The drilling to the deepest point ever took 58 days, said Kevin Brydges, drilling supervisor for Aquistore.
"Once operational it will be the first of its kind, and being the deepest brings it additional recognition." he said.
Aquistore will become a primary data point for the deeper Deadwood geological formation, the deepest sedimentary unit in the Williston Basin. Research is the essential component of the entire project, so the Aquistore well will be used for evaluation since it is heavily instrumented with monitoring equipment.
"The comprehensive suite of well logs and core samples is creating a buzz within the industry," said Kyle Worth, Aquistore's project manager. "To have quality cores from such a depth is a rarity and our science and engineering research committee is eager to analyze the samples."
The complete set of logs and other data that accompany the well will be useful not only for CO2 storage, but also for oil companies in the area who have interests in hydrocarbon bearing formations.
A second observation well will be drilled after the primary one is completed. That process will begin, probably in October. The observation well could reach a comparable depth. Wilson said the second well will contribute significantly to the data already being collected and might even beat PTRC's just-established record.
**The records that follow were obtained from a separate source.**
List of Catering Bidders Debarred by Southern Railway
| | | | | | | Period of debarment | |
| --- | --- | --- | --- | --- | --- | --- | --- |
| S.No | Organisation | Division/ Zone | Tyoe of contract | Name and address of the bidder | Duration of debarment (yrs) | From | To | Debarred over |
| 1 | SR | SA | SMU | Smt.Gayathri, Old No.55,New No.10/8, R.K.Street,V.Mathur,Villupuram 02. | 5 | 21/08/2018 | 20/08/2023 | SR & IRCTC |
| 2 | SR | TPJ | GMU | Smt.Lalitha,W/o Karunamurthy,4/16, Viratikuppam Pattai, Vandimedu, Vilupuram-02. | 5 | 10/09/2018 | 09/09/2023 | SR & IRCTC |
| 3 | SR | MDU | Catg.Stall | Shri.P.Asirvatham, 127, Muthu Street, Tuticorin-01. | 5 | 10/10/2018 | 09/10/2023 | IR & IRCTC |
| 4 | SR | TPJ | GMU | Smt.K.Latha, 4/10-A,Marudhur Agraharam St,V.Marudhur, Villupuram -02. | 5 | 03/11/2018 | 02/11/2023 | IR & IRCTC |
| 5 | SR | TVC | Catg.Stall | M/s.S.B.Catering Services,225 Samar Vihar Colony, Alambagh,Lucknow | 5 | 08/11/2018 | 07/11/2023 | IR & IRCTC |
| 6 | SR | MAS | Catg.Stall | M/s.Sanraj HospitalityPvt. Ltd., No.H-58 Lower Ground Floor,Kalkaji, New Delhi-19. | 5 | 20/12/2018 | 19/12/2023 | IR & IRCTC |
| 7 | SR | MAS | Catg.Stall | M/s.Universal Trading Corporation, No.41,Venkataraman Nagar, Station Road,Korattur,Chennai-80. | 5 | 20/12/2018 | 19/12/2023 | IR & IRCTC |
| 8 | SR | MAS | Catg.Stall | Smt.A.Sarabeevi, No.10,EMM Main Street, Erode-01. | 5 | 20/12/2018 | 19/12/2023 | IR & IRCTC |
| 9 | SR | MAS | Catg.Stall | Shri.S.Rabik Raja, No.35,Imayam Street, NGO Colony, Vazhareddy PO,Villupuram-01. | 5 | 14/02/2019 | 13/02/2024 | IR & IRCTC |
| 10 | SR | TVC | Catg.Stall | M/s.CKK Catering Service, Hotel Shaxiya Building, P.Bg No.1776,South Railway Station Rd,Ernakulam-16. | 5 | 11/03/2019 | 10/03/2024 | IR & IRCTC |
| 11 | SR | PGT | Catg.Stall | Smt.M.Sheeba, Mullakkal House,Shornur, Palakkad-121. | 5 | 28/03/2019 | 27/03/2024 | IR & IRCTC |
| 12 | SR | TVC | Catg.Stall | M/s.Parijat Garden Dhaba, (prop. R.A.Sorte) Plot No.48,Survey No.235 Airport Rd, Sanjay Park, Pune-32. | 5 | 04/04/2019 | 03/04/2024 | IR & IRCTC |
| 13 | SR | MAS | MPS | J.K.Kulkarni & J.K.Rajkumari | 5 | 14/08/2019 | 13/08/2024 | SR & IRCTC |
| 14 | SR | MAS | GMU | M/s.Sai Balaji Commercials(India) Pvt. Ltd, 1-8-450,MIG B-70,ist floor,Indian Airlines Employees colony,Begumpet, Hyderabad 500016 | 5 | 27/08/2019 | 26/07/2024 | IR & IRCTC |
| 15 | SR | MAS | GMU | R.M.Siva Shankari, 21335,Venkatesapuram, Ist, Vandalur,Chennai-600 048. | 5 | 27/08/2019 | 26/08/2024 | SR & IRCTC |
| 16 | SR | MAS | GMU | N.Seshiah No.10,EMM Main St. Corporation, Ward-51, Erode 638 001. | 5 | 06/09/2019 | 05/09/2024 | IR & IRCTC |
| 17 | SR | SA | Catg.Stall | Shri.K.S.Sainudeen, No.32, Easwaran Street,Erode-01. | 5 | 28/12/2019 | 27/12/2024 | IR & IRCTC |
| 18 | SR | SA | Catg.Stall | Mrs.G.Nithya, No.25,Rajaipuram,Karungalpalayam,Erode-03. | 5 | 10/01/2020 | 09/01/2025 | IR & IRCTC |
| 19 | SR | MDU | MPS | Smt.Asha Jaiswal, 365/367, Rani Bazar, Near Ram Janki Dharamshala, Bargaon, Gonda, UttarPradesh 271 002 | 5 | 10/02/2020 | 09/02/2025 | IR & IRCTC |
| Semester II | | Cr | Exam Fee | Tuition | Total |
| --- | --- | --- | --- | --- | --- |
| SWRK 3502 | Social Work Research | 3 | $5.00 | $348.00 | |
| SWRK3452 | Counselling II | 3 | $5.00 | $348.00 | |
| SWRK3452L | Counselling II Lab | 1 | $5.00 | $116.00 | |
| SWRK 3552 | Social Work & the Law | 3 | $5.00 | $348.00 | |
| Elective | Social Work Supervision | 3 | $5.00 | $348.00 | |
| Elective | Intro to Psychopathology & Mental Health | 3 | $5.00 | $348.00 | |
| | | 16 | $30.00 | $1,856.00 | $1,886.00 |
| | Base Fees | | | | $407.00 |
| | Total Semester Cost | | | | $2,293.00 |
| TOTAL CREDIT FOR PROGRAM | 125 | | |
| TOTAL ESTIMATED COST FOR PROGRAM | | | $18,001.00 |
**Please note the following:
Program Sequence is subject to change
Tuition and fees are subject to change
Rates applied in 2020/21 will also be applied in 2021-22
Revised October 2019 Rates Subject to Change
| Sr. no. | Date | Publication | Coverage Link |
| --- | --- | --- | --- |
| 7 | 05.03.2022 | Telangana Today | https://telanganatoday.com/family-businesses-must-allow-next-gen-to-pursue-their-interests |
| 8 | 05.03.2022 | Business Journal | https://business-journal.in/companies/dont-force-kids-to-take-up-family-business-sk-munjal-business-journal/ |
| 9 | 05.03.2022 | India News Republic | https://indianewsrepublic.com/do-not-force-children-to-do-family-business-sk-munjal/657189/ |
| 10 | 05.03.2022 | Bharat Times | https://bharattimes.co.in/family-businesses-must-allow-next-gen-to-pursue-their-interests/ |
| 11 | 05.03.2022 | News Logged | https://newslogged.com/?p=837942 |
Aquistore is an independent research and monitoring project which intends to demonstrate that storing liquid carbon dioxide deep underground in a brine and sandstone water formation is a safe, workable solution to reduce greenhouse gases. Deep saline aquifers have the potential to store centuries' worth of CO2 emissions.
Aquistore, a $26.5 million research project, is the first commercial scale deep saline injection project in the world, even though injecting CO2 into geological formations is not new, the North American oil industries have the most extensive experience with the process, using it for enhanced oil recovery.
PTRC is a not-for-profit corporation whose primary focus is on research of sustainable development technologies for the petroleum industry.